Page text ::
# Couple O' knobs



## Batakali (Feb 28, 2016)

Hey all! Here's a couple of knobbys and my take on a thumbstick. Wasn't sure about the kink but turned out to be very comfortable. Now they just need lanyard holes and a few coats of teak oil.


----------



## Rodney (Jun 12, 2015)

Nice!

Rodney


----------



## Whiteroselad (Dec 4, 2015)

Love the knob stick on the right, that's my kind of stick, the thumb stick looks heavy, is it? What types of wood are they? I assume the knob stick is Blackthorn or similar? One thing I have picked up from this forum is that; if it is comfortable for YOURSELF or if YOU are happy with how the stick looks then that is all that matters, I have issues with some of my sticks that I thought were "wrong" or would be frowned upon but here, anything seems to go. I am not very good at making sticks but the thing is, I enjoy the whole process, even the sanding so I will continue to practice until the enjoyment goes. N.

Exercises to complete ::
a. In the walking-stick thread, what do Batakali's sticks still need besides lanyard holes?
b. Write the next post in the walking-stick thread, following Whiteroselad's post.
The records that come next have no connection to the walking-stick thread.

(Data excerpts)

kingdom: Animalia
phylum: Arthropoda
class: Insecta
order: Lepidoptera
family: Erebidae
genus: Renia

Expected answers ::
a. A few coats of teak oil.

b.
----------



## Batakali (Feb 28, 2016)

Thanks! I'm in no way an expert myself just learning as I go. That's why I'm so glad I found this site! Anyway.. the thumbnstick is ash, a bit heavier than most but it has a nice balance and I like a slightly "meatier"staff. Unfortunately blackthorn doesn't grow around here. It's either apple or maple I couldn't tell which tree the sucker was from.


----------



## CV3 (Jan 30, 2014)

Those will look nice when they are finished.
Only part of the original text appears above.